Apple Betty and family
If you ask three people what they call a dessert made with fruit—often apples— layered into a deep baking dish and topped with a mixture of oats, flour, butter, cinnamon, and lots of brown sugar, you might get one of three different answers: crisp; crumble; betty. Trying to get a clearer answer from half-a-dozen cookbooks only leads to more conflicting answers.
Going the other way, i.e. asking three people how they make an apple crisp, you will also get three differing answers, which was how Jordan and I found ourselves again in one of those matrimonial crises—not unlike the docking issue that I promised never to bring up in print again—that can test the strength of any wedding vow.
The last recipe I had used, a modified apple crisp square, came from an Eating Well magazine and had some unfortunate substitutions such as canola oil for butter and apple juice concentrate for sweetener; not what Jordan was looking for.
As it turned out, he went with his gut feelings, and 2/3’s of a bag of oats later, a pound of butter, and I don’t want to even think about how much brown sugar, he had a large baking dish filled with a thick layer of the packed oat mixture, topped with sliced apples, topped with another thick layer of packed down oat mixture.

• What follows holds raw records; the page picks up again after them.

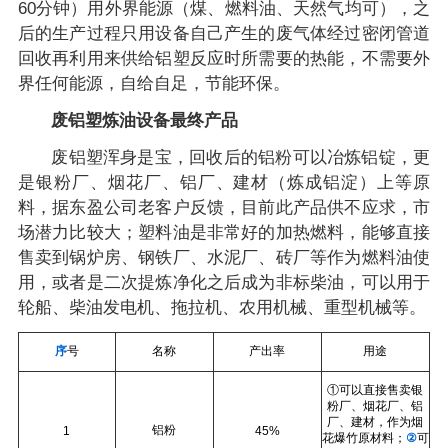
60分钟）用外界能源（煤、燃料油、天然气均可），之
后的生产过程只用设备自己产生的废气体经过密闭管道
回收再利用来供给铝塑反应时所需要的热能，不需要外
界任何能源，自给自足，节能环保。
废铝塑炼油设备最终产品
废铝塑浑身是宝，回收后的铝粉可以冶炼铝锭，更
是银粉厂、烟花厂、铝厂、建材（炼成铝淀）上等原
料，据东盈公司老客户反馈，目前此产品供不应求，市
场潜力比较大；塑料油是非常好的加热燃料，能够直接
售卖到锅炉房、钢铁厂、水泥厂、砖厂等作为燃料油使
用，或者是二次提炼净化之后成为非标柴油，可以用于
轮船、柴油发电机、拖拉机、农用机械、重型机械等。
序
号
名称
产出率
用途
①可以直接售卖银
粉厂、烟花厂、铝
厂、建材，作为烟
铝粉
1
45%
花爆竹原材料；
②
可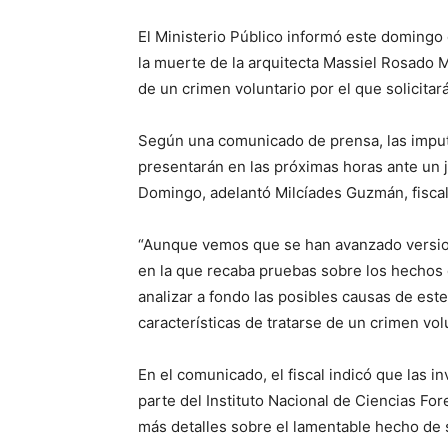
El Ministerio Público informó este domingo 
la muerte de la arquitecta Massiel Rosado M
de un crimen voluntario por el que solicita
Según una comunicado de prensa, las imputac
presentarán en las próximas horas ante un 
Domingo, adelantó Milcíades Guzmán, fiscal 
“Aunque vemos que se han avanzado version
en la que recaba pruebas sobre los hechos q
analizar a fondo las posibles causas de est
características de tratarse de un crimen vol
En el comunicado, el fiscal indicó que las in
parte del Instituto Nacional de Ciencias Fo
más detalles sobre el lamentable hecho de 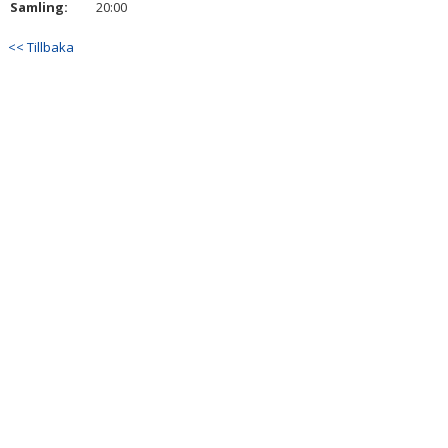
Samling:
20:00
KONTAKT
<< Tillbaka
TABELL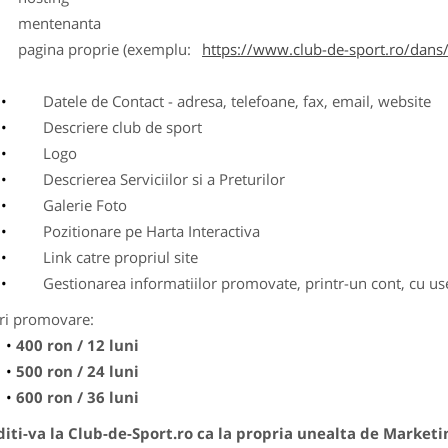
entenanta
agina proprie (exemplu:
https://www.club-de-sport.ro/dans/
Datele de Contact - adresa, telefoane, fax, email, website
Descriere club de sport
Logo
Descrierea Serviciilor si a Preturilor
Galerie Foto
Pozitionare pe Harta Interactiva
Link catre propriul site
Gestionarea informatiilor promovate, printr-un cont, cu use
ri promovare:
400 ron / 12 luni
500 ron / 24 luni
600 ron / 36 luni
ti-va la Club-de-Sport.ro ca la propria unealta de Marketi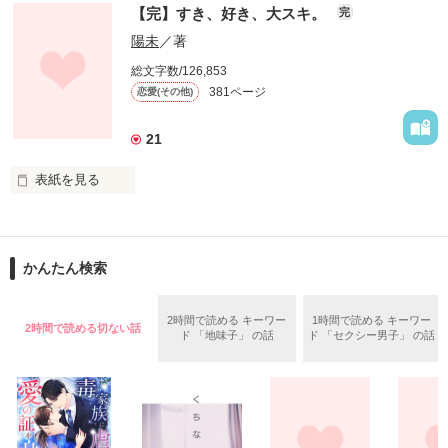
【完】すき、好き、大スキ。
わかってくれる

完
－短編読切－

変えてくれる

陽未
／著
たった、ひとりの人

総文字数/126,853
381ページ
恋愛(その他)
浩＆莉衣

「……好き？」

21
柊綾乃２３歳。

表紙を見る
広瀬仁１７歳、高校生に

この関係は遊び？

書籍化☆決定！

今日も甘い妄想全開です(笑)

それとも……。

皆ありがとうっ(´；ω；`)

かんたん検索
０６.７～０８.１０.１

こんな俺を愛して欲しい。

－長編完結－

2時間で読める キーワー
1時間で読める キーワー
2時間で読める切ない話
ド 「地味子」 の話
ド 「セクシー男子」 の話
浩(コウ)サイドのお話です。

‥‥‥‥‥‥‥‥‥‥‥‥

作品を読む
ﾟ･｡｡･ﾟ･｡｡･∞･｡｡･ﾟ･｡｡･ﾟ

莉衣サイドはＨＰの【企画＆マガ】

からお願いします☆

すき。

浩サイドだけでも、

好き。
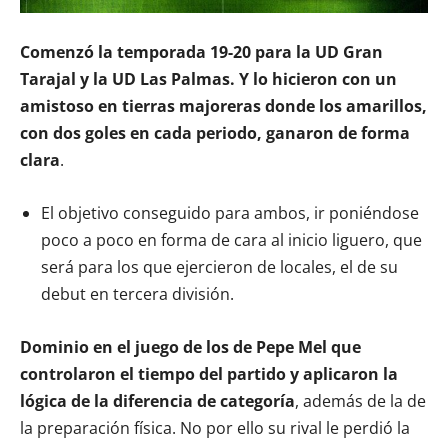
Comenzó la temporada 19-20 para la UD Gran
Tarajal y la UD Las Palmas. Y lo hicieron con un
amistoso en tierras majoreras donde los amarillos,
con dos goles en cada periodo, ganaron de forma
clara
.
El objetivo conseguido para ambos, ir poniéndose
poco a poco en forma de cara al inicio liguero, que
será para los que ejercieron de locales, el de su
debut en tercera división.
Dominio en el juego de los de Pepe Mel que
controlaron el tiempo del partido y aplicaron la
lógica de la diferencia de categoría
, además de la de
la preparación física. No por ello su rival le perdió la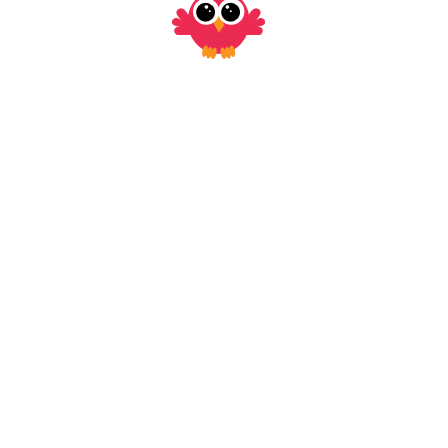
sar las agendas en esta página, y para
 usar el
foro.
s o comentarios por
correo electrónico
, al
o por
WhatsApp
, o por medio del formulario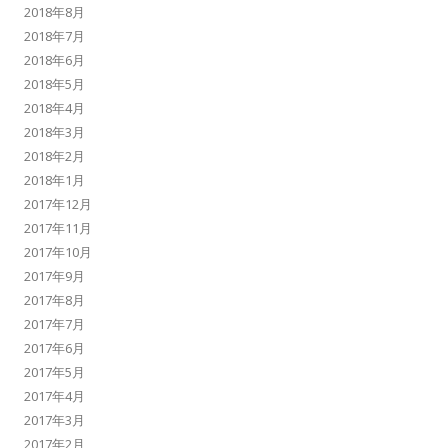
2018年8月
2018年7月
2018年6月
2018年5月
2018年4月
2018年3月
2018年2月
2018年1月
2017年12月
2017年11月
2017年10月
2017年9月
2017年8月
2017年7月
2017年6月
2017年5月
2017年4月
2017年3月
2017年2月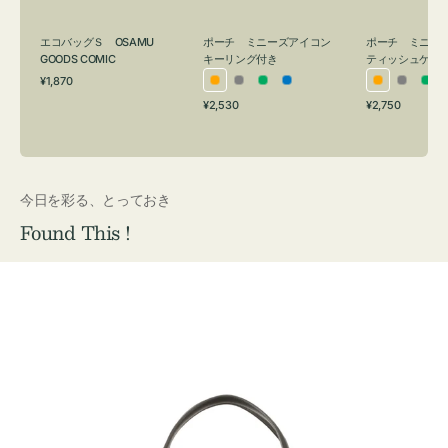
グ
ュ
付
ケ
エコバッグＳ OSAMU
ポーチ ミニーズアイコン
ポーチ ミニー
き
ー
GOODS COMIC
キーリング付き
ティッシュケー
通
ス
¥1,870
オ
グ
グ
ブ
オ
グ
グ
常
付
通
通
¥2,530
¥2,750
レ
レ
リ
ル
レ
レ
リ
価
常
常
き
格
ン
ー
ー
ー
ン
ー
ー
価
価
ジ
ン
ジ
ン
格
格
今日を彩る、とっておき
Found This !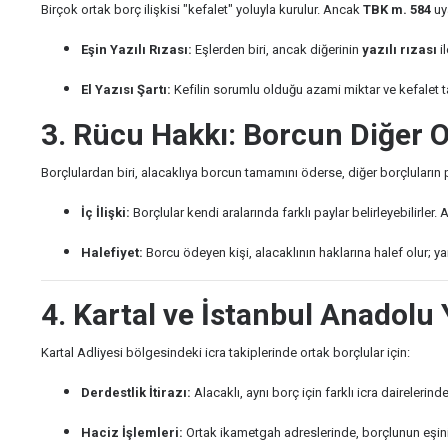
Birçok ortak borç ilişkisi "kefalet" yoluyla kurulur. Ancak
TBK m. 584
uya
Eşin Yazılı Rızası:
Eşlerden biri, ancak diğerinin
yazılı rızası
il
El Yazısı Şartı:
Kefilin sorumlu olduğu azami miktar ve kefalet tarih
3. Rücu Hakkı: Borcun Diğer O
Borçlulardan biri, alacaklıya borcun tamamını öderse, diğer borçluları
İç İlişki:
Borçlular kendi aralarında farklı paylar belirleyebilirler. 
Halefiyet:
Borcu ödeyen kişi, alacaklının haklarına halef olur; ya
4. Kartal ve İstanbul Anadolu
Kartal Adliyesi bölgesindeki icra takiplerinde ortak borçlular için:
Derdestlik İtirazı:
Alacaklı, aynı borç için farklı icra dairelerinde 
Haciz İşlemleri:
Ortak ikametgah adreslerinde, borçlunun eşin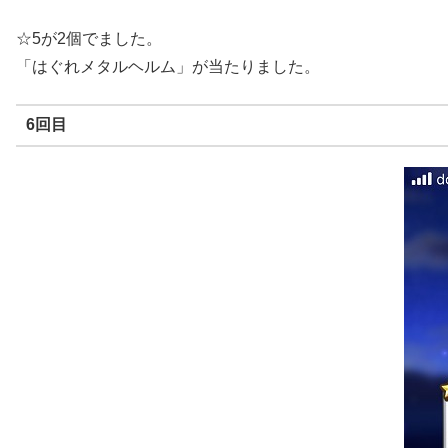
☆5が2個でました。
「はぐれメタルヘルム」が当たりました。
6回目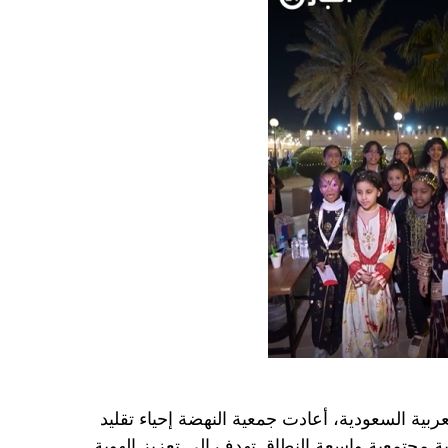
عربية السعودية، أعادت جمعية النهضة إحياء تقليد
ة مجتمعية واسعة النطاق تهدف إلى تعزيز الهوية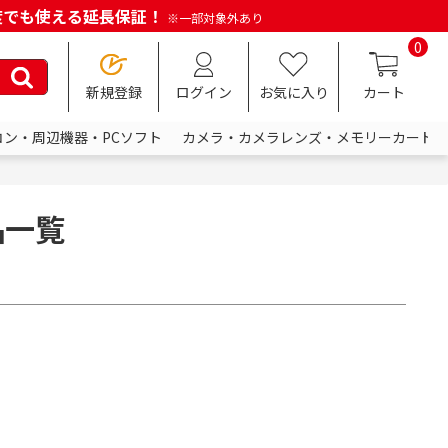
何度でも使える延長保証！
※一部対象外あり
0
新規登録
ログイン
お気に入り
カート
コン・周辺機器・PCソフト
カメラ・カメラレンズ・メモリーカード
品一覧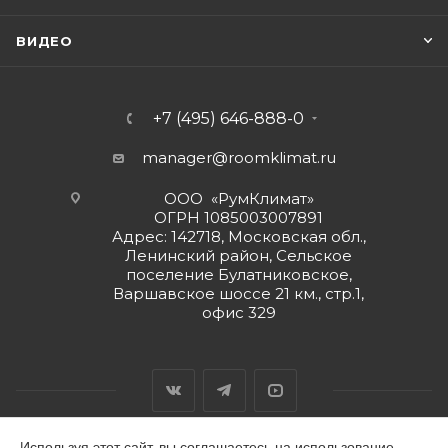
ВИДЕО
+7 (495) 646-888-0
manager@roomklimat.ru
ООО «РумКлимат»
ОГРН 1085003007891
Адрес: 142718, Московская обл.,
Ленинский район, Сельское
поселение Булатниковское,
Варшавское шоссе 21 км., стр.1,
офис 329
Используя этот сайт, вы соглашаетесь на использование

We both called this “Apple Crisp,” although there was some debate as to whether it should have the bottom layer and whether he had too much topping for the amount of fruit.
Regardless of what we called it, the dessert was very good, although it is hard to imagine that anything with that much sugar and butter, topped with ice cream could taste terrible.
I decided right then and there to get down in writing my philosophy on the whole crisp-crumble-betty affair so that next year, when the air turns cool and thoughts of a comforting bowl of new-crop apples scented with cinnamon and sweet with butter and brown sugar begin to dance in my head, I will know what to call it and how to make it. Unless, of course, I have changed my mind by then!
The first order of business is to identify and separate out the cobblers. This is the group of baked fruit puddings that includes the slumps and grunts, pandowdies and buckles. This family has one trait in common: they all have a crust made with short pastry or biscuit mix. A cobbler is like a deep-dish pie without the bottom crust and baked in a casserole with thick pastry top or biscuit-like dumplings. In older cookbooks, it was sometimes known as a fruit pot pie. A pandowdy is similar except that the crust is broken up during baking so that the juices rise up and create a delicious, sweet glaze over the top. Slumps and grunts are stewed (i.e. cooked covered, often on top of the stove) and the pastry topping gets juicy and sweet.
Apple Brown Betty, forerunner of the crisp family of desserts, is one of the oldest known American desserts, popular in American Colonial days. The original recipes used buttered and sweetened bread crumbs layered into a baking dish with alternating layers of spiced fruit, ending with a crumb layer. This was a way for the frugal cooks of yore to use stale bread. To make this dessert moist, a healthy cup of either sherry or cider was poured over the top.
The origin of the name “betty” is unknown, although it is possible that it had something to do with the most popular teapot of the time, the Brown Betty, a very round pot made from special red clay from England; either that or someone’s well tanned aunt.
This brings us to crisps and crumbles. In general, neither should have a bottom crust; that would make it a pie. Crisps and crumbles both have a streusel topping. Streusel is a German word for “”sprinkle” or “strew.” This topping can be made simply from flour, sugar, and butter, or can be more substantial with oats and nuts.
After reading more than a dozen cookbooks and other magazines I can see that in general, and there will always be exceptions, a crumble will be made without oats while a crisp often uses oats or even other cereals.
A crumble topping is formed by cutting cold butter into the dry ingredients with fingers until the mixture has the consistency of granola. This is sprinkled loosely over the top of the fruit so that as it bakes, the juices can rise up and coat the clumps of topping, making them sweet and crisp.
A crisp topping is prepared in the same way accept with the addition of rolled oats or cereals such as granola.
This sounds all lovely and simple, but for every nine recipes that follow these rules, the tenth differs. I just found a recipe for a “cobbler” from Wolfgang Puck that uses a streusel topping with oats plus shortcake circles on top of this. You see; even he’s confused and he’s a famous chef!
It doesn’t really matter, does it; just as long as I can find my recipes for “it” the next time WE decide to make a fruit thingy.
In my search for the origin of “betty” I used a book called, Canadian Food Words, by Bill Casselman, author of a series of amusing books about Canadians. Under “Nanaimo bars,” I found an unsettling term used to insult novice boaters trying too hard to fit in and look well-seasoned: “wearing Full Nanaimo.” I immediately emailed the author who responded the next day, explaining that he had been in Vancouver when he overheard some rather snotty yachters use the expression “Full Nanaimo” when referring to the chintzy outfits worn by these wannabe yachtsmen, identified by their “whitebuck shoes, white belt, polyester pants, and blue blazer with a spurious yachting crest.” Now where did that come from?